┌────────
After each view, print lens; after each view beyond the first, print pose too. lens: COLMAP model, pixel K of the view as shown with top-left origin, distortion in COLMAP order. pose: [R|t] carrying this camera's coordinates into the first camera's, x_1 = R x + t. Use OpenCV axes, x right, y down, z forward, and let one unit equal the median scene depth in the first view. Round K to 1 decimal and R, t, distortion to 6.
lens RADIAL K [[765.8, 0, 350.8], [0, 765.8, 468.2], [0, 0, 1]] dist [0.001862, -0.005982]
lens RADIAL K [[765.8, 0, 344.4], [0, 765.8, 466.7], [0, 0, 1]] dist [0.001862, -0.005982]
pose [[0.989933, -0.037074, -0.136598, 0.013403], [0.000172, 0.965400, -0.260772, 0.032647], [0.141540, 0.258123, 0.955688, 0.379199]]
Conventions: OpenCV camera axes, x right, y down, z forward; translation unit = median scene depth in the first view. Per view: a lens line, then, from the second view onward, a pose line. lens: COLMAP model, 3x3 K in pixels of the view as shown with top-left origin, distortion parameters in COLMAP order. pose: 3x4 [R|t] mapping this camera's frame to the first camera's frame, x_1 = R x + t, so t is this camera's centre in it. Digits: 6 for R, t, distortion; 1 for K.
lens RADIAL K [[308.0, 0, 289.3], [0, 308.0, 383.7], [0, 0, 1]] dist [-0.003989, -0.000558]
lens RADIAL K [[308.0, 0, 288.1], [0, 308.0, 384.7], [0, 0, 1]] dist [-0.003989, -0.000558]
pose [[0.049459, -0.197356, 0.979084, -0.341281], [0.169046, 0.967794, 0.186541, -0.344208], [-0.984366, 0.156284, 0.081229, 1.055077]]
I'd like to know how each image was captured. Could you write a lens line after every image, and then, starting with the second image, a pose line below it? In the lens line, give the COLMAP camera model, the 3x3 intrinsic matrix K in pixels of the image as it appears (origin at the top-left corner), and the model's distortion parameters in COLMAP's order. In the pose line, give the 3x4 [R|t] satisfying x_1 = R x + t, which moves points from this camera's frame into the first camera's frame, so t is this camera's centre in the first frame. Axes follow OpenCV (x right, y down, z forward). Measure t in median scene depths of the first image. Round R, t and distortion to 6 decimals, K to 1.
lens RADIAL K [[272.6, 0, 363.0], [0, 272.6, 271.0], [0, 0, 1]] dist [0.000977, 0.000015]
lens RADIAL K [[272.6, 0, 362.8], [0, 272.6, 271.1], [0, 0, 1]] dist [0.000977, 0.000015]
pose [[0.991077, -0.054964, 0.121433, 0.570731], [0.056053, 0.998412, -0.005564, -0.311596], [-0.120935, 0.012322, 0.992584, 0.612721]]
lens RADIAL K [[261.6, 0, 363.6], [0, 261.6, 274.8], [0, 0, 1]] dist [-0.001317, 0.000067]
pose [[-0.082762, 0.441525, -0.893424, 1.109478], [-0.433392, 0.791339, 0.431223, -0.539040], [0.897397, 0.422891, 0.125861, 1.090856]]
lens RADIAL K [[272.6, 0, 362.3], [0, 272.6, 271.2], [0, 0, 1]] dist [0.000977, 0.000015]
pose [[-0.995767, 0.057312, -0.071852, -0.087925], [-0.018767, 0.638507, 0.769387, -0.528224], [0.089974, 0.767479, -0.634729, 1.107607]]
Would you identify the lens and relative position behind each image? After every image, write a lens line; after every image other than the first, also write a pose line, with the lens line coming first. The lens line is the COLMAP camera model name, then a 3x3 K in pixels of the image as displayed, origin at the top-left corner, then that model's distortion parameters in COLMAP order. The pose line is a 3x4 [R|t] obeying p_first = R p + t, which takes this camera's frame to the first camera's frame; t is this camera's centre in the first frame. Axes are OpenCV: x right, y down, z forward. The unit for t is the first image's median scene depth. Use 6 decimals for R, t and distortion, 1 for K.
└────────
INSTRUCTIONS TO FOLLOW -
Please output all of the entries without changing a single character.

ANSWER SPACE -
After each view, print lens; after each view beyond the first, print pose too. lens: COLMAP model, pixel K of the view as shown with top-left origin, distortion in COLMAP order. pose: [R|t] carrying this camera's coordinates into the first camera's, x_1 = R x + t. Use OpenCV axes, x right, y down, z forward, and let one unit equal the median scene depth in the first view. Round K to 1 decimal and R, t, distortion to 6.
lens RADIAL K [[765.8, 0, 350.8], [0, 765.8, 468.2], [0, 0, 1]] dist [0.001862, -0.005982]
lens RADIAL K [[765.8, 0, 344.4], [0, 765.8, 466.7], [0, 0, 1]] dist [0.001862, -0.005982]
pose [[0.989933, -0.037074, -0.136598, 0.013403], [0.000172, 0.965400, -0.260772, 0.032647], [0.141540, 0.258123, 0.955688, 0.379199]]
Conventions: OpenCV camera axes, x right, y down, z forward; translation unit = median scene depth in the first view. Per view: a lens line, then, from the second view onward, a pose line. lens: COLMAP model, 3x3 K in pixels of the view as shown with top-left origin, distortion parameters in COLMAP order. pose: 3x4 [R|t] mapping this camera's frame to the first camera's frame, x_1 = R x + t, so t is this camera's centre in it. Digits: 6 for R, t, distortion; 1 for K.
lens RADIAL K [[308.0, 0, 289.3], [0, 308.0, 383.7], [0, 0, 1]] dist [-0.003989, -0.000558]
lens RADIAL K [[308.0, 0, 288.1], [0, 308.0, 384.7], [0, 0, 1]] dist [-0.003989, -0.000558]
pose [[0.049459, -0.197356, 0.979084, -0.341281], [0.169046, 0.967794, 0.186541, -0.344208], [-0.984366, 0.156284, 0.081229, 1.055077]]
I'd like to know how each image was captured. Could you write a lens line after every image, and then, starting with the second image, a pose line below it? In the lens line, give the COLMAP camera model, the 3x3 intrinsic matrix K in pixels of the image as it appears (origin at the top-left corner), and the model's distortion parameters in COLMAP's order. In the pose line, give the 3x4 [R|t] satisfying x_1 = R x + t, which moves points from this camera's frame into the first camera's frame, so t is this camera's centre in the first frame. Axes follow OpenCV (x right, y down, z forward). Measure t in median scene depths of the first image. Round R, t and distortion to 6 decimals, K to 1.
lens RADIAL K [[272.6, 0, 363.0], [0, 272.6, 271.0], [0, 0, 1]] dist [0.000977, 0.000015]
lens RADIAL K [[272.6, 0, 362.8], [0, 272.6, 271.1], [0, 0, 1]] dist [0.000977, 0.000015]
pose [[0.991077, -0.054964, 0.121433, 0.570731], [0.056053, 0.998412, -0.005564, -0.311596], [-0.120935, 0.012322, 0.992584, 0.612721]]
lens RADIAL K [[261.6, 0, 363.6], [0, 261.6, 274.8], [0, 0, 1]] dist [-0.001317, 0.000067]
pose [[-0.082762, 0.441525, -0.893424, 1.109478], [-0.433392, 0.791339, 0.431223, -0.539040], [0.897397, 0.422891, 0.125861, 1.090856]]
lens RADIAL K [[272.6, 0, 362.3], [0, 272.6, 271.2], [0, 0, 1]] dist [0.000977, 0.000015]
pose [[-0.995767, 0.057312, -0.071852, -0.087925], [-0.018767, 0.638507, 0.769387, -0.528224], [0.089974, 0.767479, -0.634729, 1.107607]]
Would you identify the lens and relative position behind each image? After every image, write a lens line; after every image other than the first, also write a pose line, with the lens line coming first. The lens line is the COLMAP camera model name, then a 3x3 K in pixels of the image as displayed, origin at the top-left corner, then that model's distortion parameters in COLMAP order. The pose line is a 3x4 [R|t] obeying p_first = R p + t, which takes this camera's frame to the first camera's frame; t is this camera's centre in the first frame. Axes are OpenCV: x right, y down, z forward. The unit for t is the first image's median scene depth. Use 6 decimals for R, t and distortion, 1 for K.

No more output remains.